# Vizsla Guard Dog



## ctracyverizon (May 26, 2011)

I just made this sign for my back yard fence gate : )


----------



## chrispycrunch (May 11, 2012)

LOL....

For anyone that doesn't know they would just get mauled with kisses, I could see it being effective.


----------



## Rudy (Oct 12, 2012)

live action


----------



## ctracyverizon (May 26, 2011)

Reality!


----------



## redbirddog (Apr 23, 2010)

http://redbirddog.blogspot.com/2011/04/vizsla-as-guard-dog.html

Bailey is 60 pounds. A male of all muscle and built like a tank. Some people mistake him for a small Rhodesian Ridgeback. 
Chloe is 43 pounds. She is a very fit and trim female and is equipped with a loud bark.
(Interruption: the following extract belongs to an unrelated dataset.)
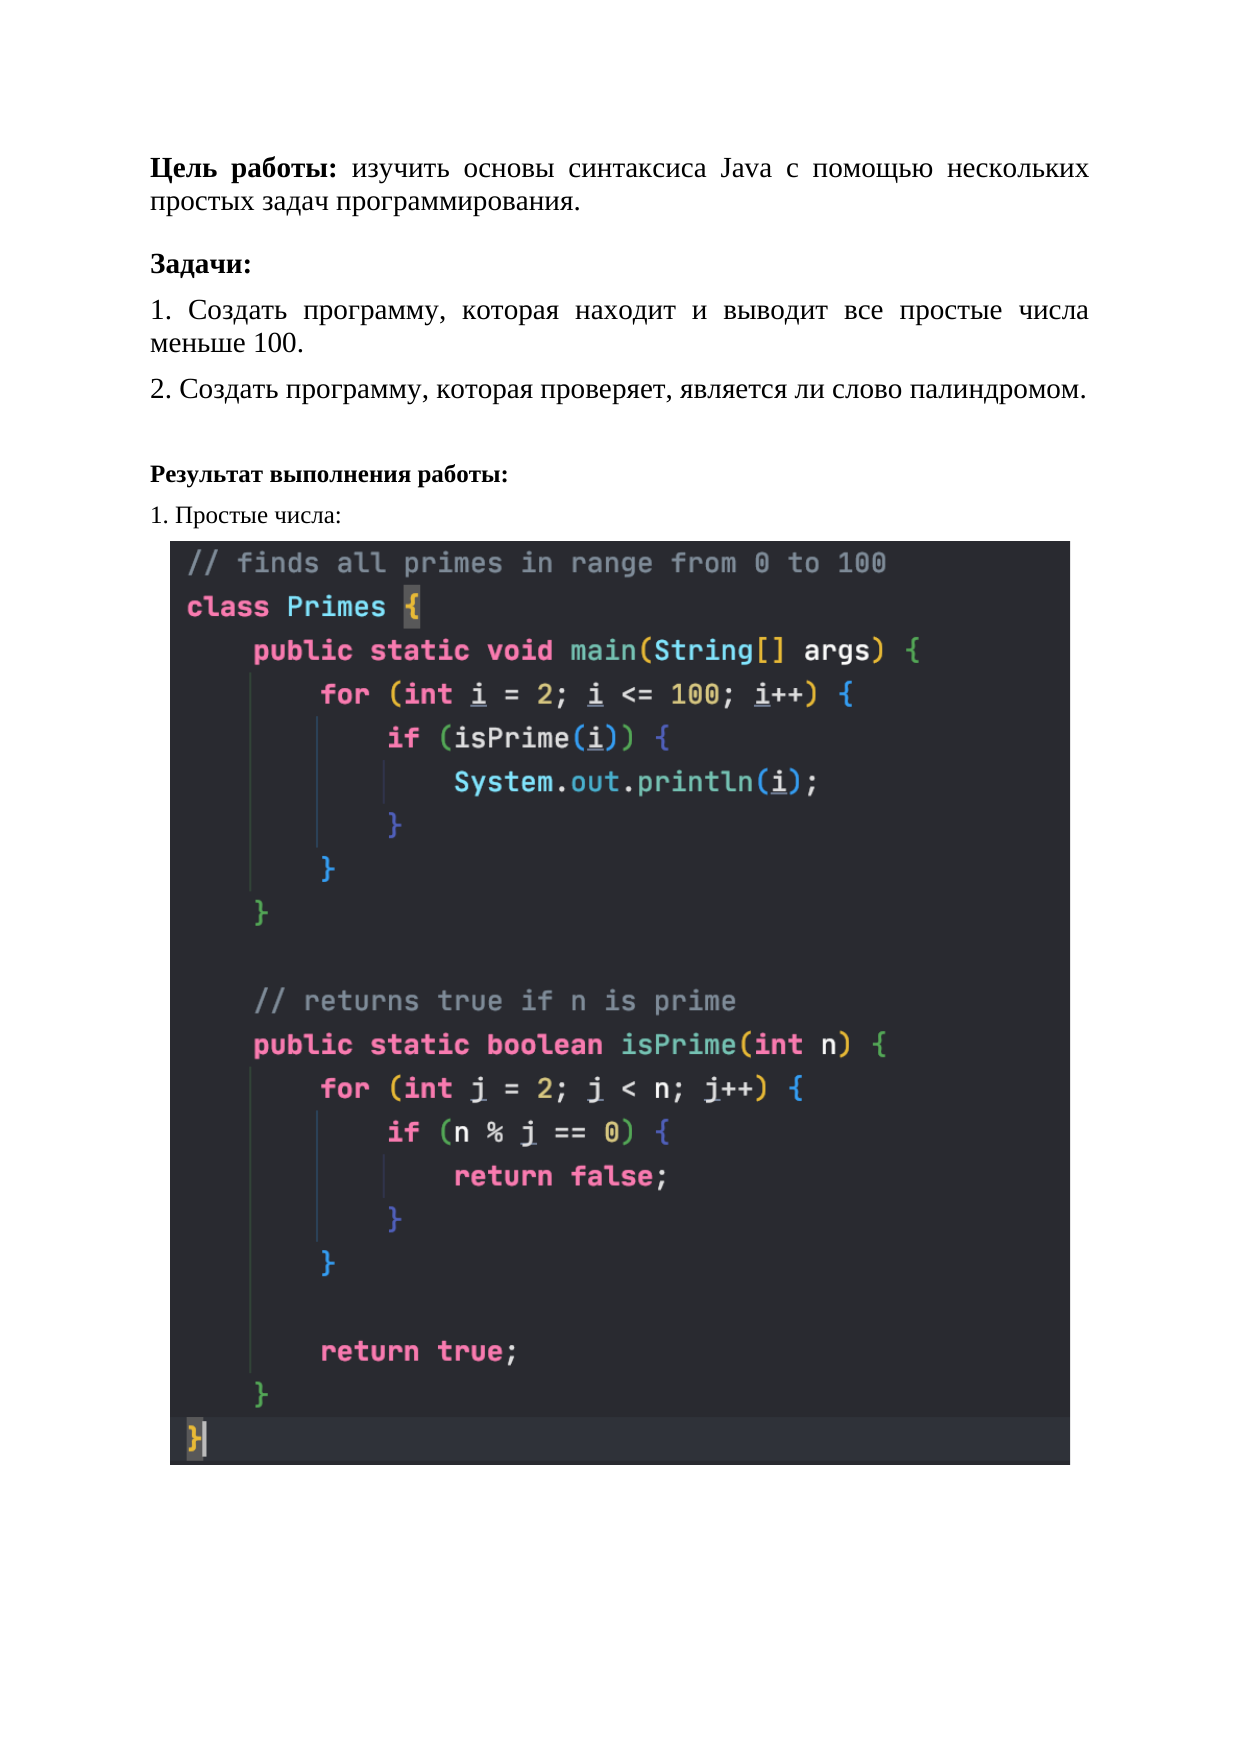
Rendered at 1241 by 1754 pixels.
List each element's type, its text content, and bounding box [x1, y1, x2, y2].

Now that the dogs are adults and no longer puppies, I have noticed a change. Chloe is going on 4 and Bailey is almost 3. They are both much more confident. They have learned to mind me and obey my commands.

Important qualities in a watch / guard dog.

The many long hikes on hill trails and busy city street walks, along with much of the field trial training we've done, have crossed over quite well. 

At home, when someone drives up the drive, Chloe barks a high-noted notice. "Someone is here." Bailey doesn't bark much. When he does, it is low and loud. 

He stands guard at the gate or door. 
﻿They both look intimidating at the gate. 
If I was a thief or robber, I would find another house to choose.

Chloe is our watch dog and Bailey is our guard dog.
We both feel safer with our Vizslas "on guard."﻿

Blogger RBD ;D


----------



## datacan (May 15, 2011)

;D SWAG

I am afraid that tongue would mop clean all the would be thieves. 

But seriously, that bite needs needs some work before it can be hard enough.


----------